▶ _TO DO_: Reproduce every line of the material below, unchanged and in the same order.

▶ _ENTRIES_:
╔══

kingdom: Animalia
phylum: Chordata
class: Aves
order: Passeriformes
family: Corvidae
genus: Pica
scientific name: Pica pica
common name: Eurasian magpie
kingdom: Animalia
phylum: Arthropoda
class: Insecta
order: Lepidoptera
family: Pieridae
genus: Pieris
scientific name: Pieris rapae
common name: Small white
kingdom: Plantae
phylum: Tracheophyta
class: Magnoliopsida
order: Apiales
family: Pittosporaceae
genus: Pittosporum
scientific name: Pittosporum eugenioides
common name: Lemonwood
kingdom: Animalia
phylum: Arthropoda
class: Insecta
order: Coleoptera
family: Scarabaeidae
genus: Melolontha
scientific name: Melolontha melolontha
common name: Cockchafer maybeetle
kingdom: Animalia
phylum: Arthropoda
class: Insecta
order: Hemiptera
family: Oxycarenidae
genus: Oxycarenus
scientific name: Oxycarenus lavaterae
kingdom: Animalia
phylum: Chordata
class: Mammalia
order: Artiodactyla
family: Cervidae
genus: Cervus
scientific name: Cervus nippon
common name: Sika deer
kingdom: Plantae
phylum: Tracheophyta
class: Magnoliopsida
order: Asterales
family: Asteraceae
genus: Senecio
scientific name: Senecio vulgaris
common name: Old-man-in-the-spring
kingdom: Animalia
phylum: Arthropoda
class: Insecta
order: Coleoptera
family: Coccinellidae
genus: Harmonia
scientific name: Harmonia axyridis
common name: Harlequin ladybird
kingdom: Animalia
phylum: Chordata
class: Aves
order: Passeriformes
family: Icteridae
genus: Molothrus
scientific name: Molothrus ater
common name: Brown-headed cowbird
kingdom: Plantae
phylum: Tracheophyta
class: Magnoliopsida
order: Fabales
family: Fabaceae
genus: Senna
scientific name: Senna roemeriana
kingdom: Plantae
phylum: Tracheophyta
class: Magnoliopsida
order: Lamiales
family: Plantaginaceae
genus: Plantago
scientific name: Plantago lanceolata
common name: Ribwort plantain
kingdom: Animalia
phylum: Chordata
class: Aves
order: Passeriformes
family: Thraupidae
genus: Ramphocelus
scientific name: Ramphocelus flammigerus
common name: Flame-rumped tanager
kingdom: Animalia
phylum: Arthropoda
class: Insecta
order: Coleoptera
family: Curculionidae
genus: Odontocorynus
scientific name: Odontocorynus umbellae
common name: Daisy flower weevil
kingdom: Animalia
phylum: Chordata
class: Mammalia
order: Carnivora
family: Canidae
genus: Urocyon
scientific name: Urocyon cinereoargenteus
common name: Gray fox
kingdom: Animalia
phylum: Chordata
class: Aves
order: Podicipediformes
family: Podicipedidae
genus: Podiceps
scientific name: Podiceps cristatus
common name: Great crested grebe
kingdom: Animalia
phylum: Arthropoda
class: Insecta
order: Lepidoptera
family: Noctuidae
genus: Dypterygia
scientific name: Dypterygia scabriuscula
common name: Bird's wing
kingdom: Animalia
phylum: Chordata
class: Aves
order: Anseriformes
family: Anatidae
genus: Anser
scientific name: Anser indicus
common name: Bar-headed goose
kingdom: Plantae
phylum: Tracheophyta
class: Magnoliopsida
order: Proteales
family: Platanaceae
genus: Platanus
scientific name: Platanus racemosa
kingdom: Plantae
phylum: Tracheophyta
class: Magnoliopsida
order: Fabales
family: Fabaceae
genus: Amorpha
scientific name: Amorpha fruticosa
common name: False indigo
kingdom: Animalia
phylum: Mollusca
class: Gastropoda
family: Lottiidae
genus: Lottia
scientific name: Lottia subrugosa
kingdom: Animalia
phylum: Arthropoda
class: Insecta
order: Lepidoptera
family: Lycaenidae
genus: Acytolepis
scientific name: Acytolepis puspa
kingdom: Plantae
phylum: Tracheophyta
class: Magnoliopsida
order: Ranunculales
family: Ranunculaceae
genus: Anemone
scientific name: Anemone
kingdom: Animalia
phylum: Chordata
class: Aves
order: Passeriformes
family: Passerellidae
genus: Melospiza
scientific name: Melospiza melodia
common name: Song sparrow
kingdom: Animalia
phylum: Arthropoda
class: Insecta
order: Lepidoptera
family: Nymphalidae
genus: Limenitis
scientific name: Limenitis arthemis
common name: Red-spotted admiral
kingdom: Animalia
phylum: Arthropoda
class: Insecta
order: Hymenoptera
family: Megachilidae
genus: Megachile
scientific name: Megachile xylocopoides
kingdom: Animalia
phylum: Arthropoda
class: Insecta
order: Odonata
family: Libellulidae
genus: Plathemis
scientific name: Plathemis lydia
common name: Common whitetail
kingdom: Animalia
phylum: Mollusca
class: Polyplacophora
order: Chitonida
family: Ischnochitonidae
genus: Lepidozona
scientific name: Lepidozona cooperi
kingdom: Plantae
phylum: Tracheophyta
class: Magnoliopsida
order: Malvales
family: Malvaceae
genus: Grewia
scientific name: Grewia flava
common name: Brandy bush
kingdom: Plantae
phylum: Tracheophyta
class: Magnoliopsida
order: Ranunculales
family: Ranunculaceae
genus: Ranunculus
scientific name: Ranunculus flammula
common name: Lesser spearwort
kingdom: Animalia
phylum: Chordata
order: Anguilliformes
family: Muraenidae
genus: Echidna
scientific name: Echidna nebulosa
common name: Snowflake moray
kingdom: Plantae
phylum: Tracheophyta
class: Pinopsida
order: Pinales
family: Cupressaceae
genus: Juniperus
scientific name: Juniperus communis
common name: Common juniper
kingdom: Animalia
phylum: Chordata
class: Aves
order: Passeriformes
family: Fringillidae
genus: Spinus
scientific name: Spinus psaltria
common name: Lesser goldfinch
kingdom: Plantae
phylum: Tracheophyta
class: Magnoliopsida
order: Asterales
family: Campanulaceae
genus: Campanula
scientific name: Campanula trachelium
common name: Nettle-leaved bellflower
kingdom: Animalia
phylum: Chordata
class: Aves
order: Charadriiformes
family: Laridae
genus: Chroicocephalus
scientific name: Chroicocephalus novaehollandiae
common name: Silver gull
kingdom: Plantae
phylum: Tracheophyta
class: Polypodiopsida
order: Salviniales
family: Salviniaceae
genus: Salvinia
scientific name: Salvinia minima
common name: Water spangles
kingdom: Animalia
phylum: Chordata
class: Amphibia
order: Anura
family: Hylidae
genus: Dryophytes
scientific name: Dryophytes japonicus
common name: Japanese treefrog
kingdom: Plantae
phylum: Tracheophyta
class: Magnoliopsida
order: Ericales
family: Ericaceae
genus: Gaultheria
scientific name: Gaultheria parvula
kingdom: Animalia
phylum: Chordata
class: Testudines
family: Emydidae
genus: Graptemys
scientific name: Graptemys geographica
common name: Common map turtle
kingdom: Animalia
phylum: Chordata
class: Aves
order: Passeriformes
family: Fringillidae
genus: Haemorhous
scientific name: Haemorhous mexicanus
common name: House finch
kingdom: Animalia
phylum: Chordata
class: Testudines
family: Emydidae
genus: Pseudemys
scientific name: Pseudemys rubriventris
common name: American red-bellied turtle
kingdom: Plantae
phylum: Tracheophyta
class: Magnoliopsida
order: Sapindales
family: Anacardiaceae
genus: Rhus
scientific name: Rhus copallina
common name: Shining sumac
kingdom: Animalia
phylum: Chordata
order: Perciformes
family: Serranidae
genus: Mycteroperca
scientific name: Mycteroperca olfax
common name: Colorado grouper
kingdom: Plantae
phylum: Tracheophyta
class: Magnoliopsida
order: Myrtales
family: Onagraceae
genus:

╚══

▶ _SOLUTION FOR THIS EXERCISE_:
kingdom: Animalia
phylum: Chordata
class: Aves
order: Passeriformes
family: Corvidae
genus: Pica
scientific name: Pica pica
common name: Eurasian magpie
kingdom: Animalia
phylum: Arthropoda
class: Insecta
order: Lepidoptera
family: Pieridae
genus: Pieris
scientific name: Pieris rapae
common name: Small white
kingdom: Plantae
phylum: Tracheophyta
class: Magnoliopsida
order: Apiales
family: Pittosporaceae
genus: Pittosporum
scientific name: Pittosporum eugenioides
common name: Lemonwood
kingdom: Animalia
phylum: Arthropoda
class: Insecta
order: Coleoptera
family: Scarabaeidae
genus: Melolontha
scientific name: Melolontha melolontha
common name: Cockchafer maybeetle
kingdom: Animalia
phylum: Arthropoda
class: Insecta
order: Hemiptera
family: Oxycarenidae
genus: Oxycarenus
scientific name: Oxycarenus lavaterae
kingdom: Animalia
phylum: Chordata
class: Mammalia
order: Artiodactyla
family: Cervidae
genus: Cervus
scientific name: Cervus nippon
common name: Sika deer
kingdom: Plantae
phylum: Tracheophyta
class: Magnoliopsida
order: Asterales
family: Asteraceae
genus: Senecio
scientific name: Senecio vulgaris
common name: Old-man-in-the-spring
kingdom: Animalia
phylum: Arthropoda
class: Insecta
order: Coleoptera
family: Coccinellidae
genus: Harmonia
scientific name: Harmonia axyridis
common name: Harlequin ladybird
kingdom: Animalia
phylum: Chordata
class: Aves
order: Passeriformes
family: Icteridae
genus: Molothrus
scientific name: Molothrus ater
common name: Brown-headed cowbird
kingdom: Plantae
phylum: Tracheophyta
class: Magnoliopsida
order: Fabales
family: Fabaceae
genus: Senna
scientific name: Senna roemeriana
kingdom: Plantae
phylum: Tracheophyta
class: Magnoliopsida
order: Lamiales
family: Plantaginaceae
genus: Plantago
scientific name: Plantago lanceolata
common name: Ribwort plantain
kingdom: Animalia
phylum: Chordata
class: Aves
order: Passeriformes
family: Thraupidae
genus: Ramphocelus
scientific name: Ramphocelus flammigerus
common name: Flame-rumped tanager
kingdom: Animalia
phylum: Arthropoda
class: Insecta
order: Coleoptera
family: Curculionidae
genus: Odontocorynus
scientific name: Odontocorynus umbellae
common name: Daisy flower weevil
kingdom: Animalia
phylum: Chordata
class: Mammalia
order: Carnivora
family: Canidae
genus: Urocyon
scientific name: Urocyon cinereoargenteus
common name: Gray fox
kingdom: Animalia
phylum: Chordata
class: Aves
order: Podicipediformes
family: Podicipedidae
genus: Podiceps
scientific name: Podiceps cristatus
common name: Great crested grebe
kingdom: Animalia
phylum: Arthropoda
class: Insecta
order: Lepidoptera
family: Noctuidae
genus: Dypterygia
scientific name: Dypterygia scabriuscula
common name: Bird's wing
kingdom: Animalia
phylum: Chordata
class: Aves
order: Anseriformes
family: Anatidae
genus: Anser
scientific name: Anser indicus
common name: Bar-headed goose
kingdom: Plantae
phylum: Tracheophyta
class: Magnoliopsida
order: Proteales
family: Platanaceae
genus: Platanus
scientific name: Platanus racemosa
kingdom: Plantae
phylum: Tracheophyta
class: Magnoliopsida
order: Fabales
family: Fabaceae
genus: Amorpha
scientific name: Amorpha fruticosa
common name: False indigo
kingdom: Animalia
phylum: Mollusca
class: Gastropoda
family: Lottiidae
genus: Lottia
scientific name: Lottia subrugosa
kingdom: Animalia
phylum: Arthropoda
class: Insecta
order: Lepidoptera
family: Lycaenidae
genus: Acytolepis
scientific name: Acytolepis puspa
kingdom: Plantae
phylum: Tracheophyta
class: Magnoliopsida
order: Ranunculales
family: Ranunculaceae
genus: Anemone
scientific name: Anemone
kingdom: Animalia
phylum: Chordata
class: Aves
order: Passeriformes
family: Passerellidae
genus: Melospiza
scientific name: Melospiza melodia
common name: Song sparrow
kingdom: Animalia
phylum: Arthropoda
class: Insecta
order: Lepidoptera
family: Nymphalidae
genus: Limenitis
scientific name: Limenitis arthemis
common name: Red-spotted admiral
kingdom: Animalia
phylum: Arthropoda
class: Insecta
order: Hymenoptera
family: Megachilidae
genus: Megachile
scientific name: Megachile xylocopoides
kingdom: Animalia
phylum: Arthropoda
class: Insecta
order: Odonata
family: Libellulidae
genus: Plathemis
scientific name: Plathemis lydia
common name: Common whitetail
kingdom: Animalia
phylum: Mollusca
class: Polyplacophora
order: Chitonida
family: Ischnochitonidae
genus: Lepidozona
scientific name: Lepidozona cooperi
kingdom: Plantae
phylum: Tracheophyta
class: Magnoliopsida
order: Malvales
family: Malvaceae
genus: Grewia
scientific name: Grewia flava
common name: Brandy bush
kingdom: Plantae
phylum: Tracheophyta
class: Magnoliopsida
order: Ranunculales
family: Ranunculaceae
genus: Ranunculus
scientific name: Ranunculus flammula
common name: Lesser spearwort
kingdom: Animalia
phylum: Chordata
order: Anguilliformes
family: Muraenidae
genus: Echidna
scientific name: Echidna nebulosa
common name: Snowflake moray
kingdom: Plantae
phylum: Tracheophyta
class: Pinopsida
order: Pinales
family: Cupressaceae
genus: Juniperus
scientific name: Juniperus communis
common name: Common juniper
kingdom: Animalia
phylum: Chordata
class: Aves
order: Passeriformes
family: Fringillidae
genus: Spinus
scientific name: Spinus psaltria
common name: Lesser goldfinch
kingdom: Plantae
phylum: Tracheophyta
class: Magnoliopsida
order: Asterales
family: Campanulaceae
genus: Campanula
scientific name: Campanula trachelium
common name: Nettle-leaved bellflower
kingdom: Animalia
phylum: Chordata
class: Aves
order: Charadriiformes
family: Laridae
genus: Chroicocephalus
scientific name: Chroicocephalus novaehollandiae
common name: Silver gull
kingdom: Plantae
phylum: Tracheophyta
class: Polypodiopsida
order: Salviniales
family: Salviniaceae
genus: Salvinia
scientific name: Salvinia minima
common name: Water spangles
kingdom: Animalia
phylum: Chordata
class: Amphibia
order: Anura
family: Hylidae
genus: Dryophytes
scientific name: Dryophytes japonicus
common name: Japanese treefrog
kingdom: Plantae
phylum: Tracheophyta
class: Magnoliopsida
order: Ericales
family: Ericaceae
genus: Gaultheria
scientific name: Gaultheria parvula
kingdom: Animalia
phylum: Chordata
class: Testudines
family: Emydidae
genus: Graptemys
scientific name: Graptemys geographica
common name: Common map turtle
kingdom: Animalia
phylum: Chordata
class: Aves
order: Passeriformes
family: Fringillidae
genus: Haemorhous
scientific name: Haemorhous mexicanus
common name: House finch
kingdom: Animalia
phylum: Chordata
class: Testudines
family: Emydidae
genus: Pseudemys
scientific name: Pseudemys rubriventris
common name: American red-bellied turtle
kingdom: Plantae
phylum: Tracheophyta
class: Magnoliopsida
order: Sapindales
family: Anacardiaceae
genus: Rhus
scientific name: Rhus copallina
common name: Shining sumac
kingdom: Animalia
phylum: Chordata
order: Perciformes
family: Serranidae
genus: Mycteroperca
scientific name: Mycteroperca olfax
common name: Colorado grouper
kingdom: Plantae
phylum: Tracheophyta
class: Magnoliopsida
order: Myrtales
family: Onagraceae
genus:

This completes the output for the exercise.